Stated problem A: Reproduce the part of the kitchen design text starting with "The rich dark" and going on through "Furniture Absorbing Kitchens!", renaming "shelves" as "racks" wherever it occurs.
━━ Selected excerpt ━━
This is great!  There an amazing flow to this design as it stretches out in the middle of the room.  The usual boundaries between cooking and sociability seem to have been abandoned for a more liberal, and inviting approach. 
It is as though the kitchen has become the main attraction at a private art exhibition, attracting admiration and gasps of surprise from family and friends as they schmooze around the room drinking champagne and munching on canapés! 
The rich dark shelves contrast strongly against the camouflaged white storage area and the integration of these open shelving units allow kitchen and living space to merge into one.  It is also interesting that these shelving units have been constructed so that light and sight lines are not obstructed, allowing those mingling within the space to view the design from interesting and obscure angles through the shelves!  You can also personalise this art installation by placing your own possessions on the shelves.
The Mogul loves this!  Go on….express yourself!

Transforming Furniture Absorbing Kitchens!

The Mogul has long argued that the modern kitchen can now be defined by its island, with the taller more cumbersome elements being absorbed by the surrounding architecture or being cloaked behind transforming cabinetry.  The kitchen is in-fact an island with some modified architectural cabinetry in support.
So it is interesting to see how this design and an increasing number of others are detaching the island from the floor, creating a floating centrepiece which is only tethered to the architecture by the services required for function.
This design accepts that there must be unity between kitchen and architecture but it also expresses an understanding that there must be a connection with the other pieces of furniture sharing an open plan space.  The T-shaped island unit is like a functional docking station, able and willing to accept elements that can temporarily enhance the functional experience without permanently polluting the aesthetic influence of the kitchen.   
Welcome to a new beginning!  Transforming furniture absorbing kitchens are here!

Life’s like a box of chocolates!

This kitchen is huge; it meanders around the room throwing its weight around, casually placing functional elements here and there; it could even be said that this particular design rambles a little too far! 
But there is a natural gravitation here towards the exceptional island which acts as a functional anchor drawing the hungry towards the source of nourishment!  And there is no better way to impress your salivating guests than by serving something hot straight out of your super cool Scholtes appliances! 
The mixture of stainless steel and chocolate is great presenting a vision of contemporary elegance and style, but it is the cooking area that gives this design an edge!  The format of the bridged cooking zone and the hood resembles a scene from Forest Gump when our unlikely hero runs past some snow capped mountains that are perfectly mirrored into a crystal clear lake…the lines here are equally as impressive!
━━━
━━ Supplied data ━━
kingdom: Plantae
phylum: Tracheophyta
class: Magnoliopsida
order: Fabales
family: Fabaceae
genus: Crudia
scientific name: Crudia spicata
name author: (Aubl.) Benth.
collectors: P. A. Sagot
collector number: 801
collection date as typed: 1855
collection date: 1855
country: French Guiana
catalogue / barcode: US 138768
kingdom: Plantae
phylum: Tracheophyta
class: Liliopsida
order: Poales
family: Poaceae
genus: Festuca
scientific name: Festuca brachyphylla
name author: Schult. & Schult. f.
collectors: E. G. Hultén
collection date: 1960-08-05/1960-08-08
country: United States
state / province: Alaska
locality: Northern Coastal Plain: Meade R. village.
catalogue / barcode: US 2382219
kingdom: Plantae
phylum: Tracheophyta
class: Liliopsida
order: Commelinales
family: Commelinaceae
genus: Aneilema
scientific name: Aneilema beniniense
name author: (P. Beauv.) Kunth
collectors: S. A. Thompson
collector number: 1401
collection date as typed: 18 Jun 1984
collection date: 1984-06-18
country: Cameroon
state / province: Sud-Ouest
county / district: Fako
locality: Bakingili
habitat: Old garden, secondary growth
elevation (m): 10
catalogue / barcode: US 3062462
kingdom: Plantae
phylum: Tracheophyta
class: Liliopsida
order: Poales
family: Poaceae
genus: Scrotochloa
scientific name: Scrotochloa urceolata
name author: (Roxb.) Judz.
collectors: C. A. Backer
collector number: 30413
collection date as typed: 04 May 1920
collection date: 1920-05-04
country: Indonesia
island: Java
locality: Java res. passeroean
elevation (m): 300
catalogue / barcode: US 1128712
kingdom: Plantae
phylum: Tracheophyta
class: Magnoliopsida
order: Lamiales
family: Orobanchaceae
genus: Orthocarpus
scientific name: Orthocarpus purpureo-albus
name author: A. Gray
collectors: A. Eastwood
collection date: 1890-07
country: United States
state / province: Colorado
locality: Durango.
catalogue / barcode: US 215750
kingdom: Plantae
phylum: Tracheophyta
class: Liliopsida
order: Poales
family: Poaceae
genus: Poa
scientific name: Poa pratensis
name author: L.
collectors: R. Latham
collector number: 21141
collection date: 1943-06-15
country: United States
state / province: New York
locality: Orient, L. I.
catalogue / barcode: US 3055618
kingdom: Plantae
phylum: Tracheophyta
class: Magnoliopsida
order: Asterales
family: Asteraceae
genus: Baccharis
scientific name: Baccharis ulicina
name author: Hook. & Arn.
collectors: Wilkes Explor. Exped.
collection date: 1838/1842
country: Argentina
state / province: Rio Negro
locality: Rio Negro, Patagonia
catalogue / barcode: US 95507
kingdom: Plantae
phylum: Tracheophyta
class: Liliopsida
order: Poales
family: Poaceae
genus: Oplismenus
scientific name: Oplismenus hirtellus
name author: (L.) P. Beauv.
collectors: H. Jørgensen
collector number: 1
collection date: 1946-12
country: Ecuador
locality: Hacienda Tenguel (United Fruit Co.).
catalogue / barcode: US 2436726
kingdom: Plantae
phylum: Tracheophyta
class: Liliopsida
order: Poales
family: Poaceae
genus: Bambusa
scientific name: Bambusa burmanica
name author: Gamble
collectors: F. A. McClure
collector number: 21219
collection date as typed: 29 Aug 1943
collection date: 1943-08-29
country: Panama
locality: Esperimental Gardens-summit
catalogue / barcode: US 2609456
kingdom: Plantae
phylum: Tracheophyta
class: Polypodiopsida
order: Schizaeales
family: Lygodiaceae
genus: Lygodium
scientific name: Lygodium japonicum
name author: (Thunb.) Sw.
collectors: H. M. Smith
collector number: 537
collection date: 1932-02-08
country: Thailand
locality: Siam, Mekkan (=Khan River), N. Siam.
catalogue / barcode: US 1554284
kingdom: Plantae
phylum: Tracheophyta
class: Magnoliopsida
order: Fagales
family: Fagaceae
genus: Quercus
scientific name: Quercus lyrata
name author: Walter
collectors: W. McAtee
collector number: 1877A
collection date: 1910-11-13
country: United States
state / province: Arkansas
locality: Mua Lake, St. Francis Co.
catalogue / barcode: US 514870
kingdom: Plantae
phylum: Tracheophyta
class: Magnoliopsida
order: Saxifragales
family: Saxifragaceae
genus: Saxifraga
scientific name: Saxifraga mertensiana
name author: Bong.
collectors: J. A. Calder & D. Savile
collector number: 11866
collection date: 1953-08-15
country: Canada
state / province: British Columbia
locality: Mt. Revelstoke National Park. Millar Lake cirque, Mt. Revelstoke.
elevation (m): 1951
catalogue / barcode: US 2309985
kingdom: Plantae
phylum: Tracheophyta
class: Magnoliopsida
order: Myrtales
━━━
Stated problem B: List every line of the records that contains the string "genus", matching case exactly.

Full response A:
The rich dark racks contrast strongly against the camouflaged white storage area and the integration of these open shelving units allow kitchen and living space to merge into one.  It is also interesting that these shelving units have been constructed so that light and sight lines are not obstructed, allowing those mingling within the space to view the design from interesting and obscure angles through the racks!  You can also personalise this art installation by placing your own possessions on the racks.
The Mogul loves this!  Go on….express yourself!

Transforming Furniture Absorbing Kitchens!

Full response B:
genus: Crudia
genus: Festuca
genus: Aneilema
genus: Scrotochloa
genus: Orthocarpus
genus: Poa
genus: Baccharis
genus: Oplismenus
genus: Bambusa
genus: Lygodium
genus: Quercus
genus: Saxifraga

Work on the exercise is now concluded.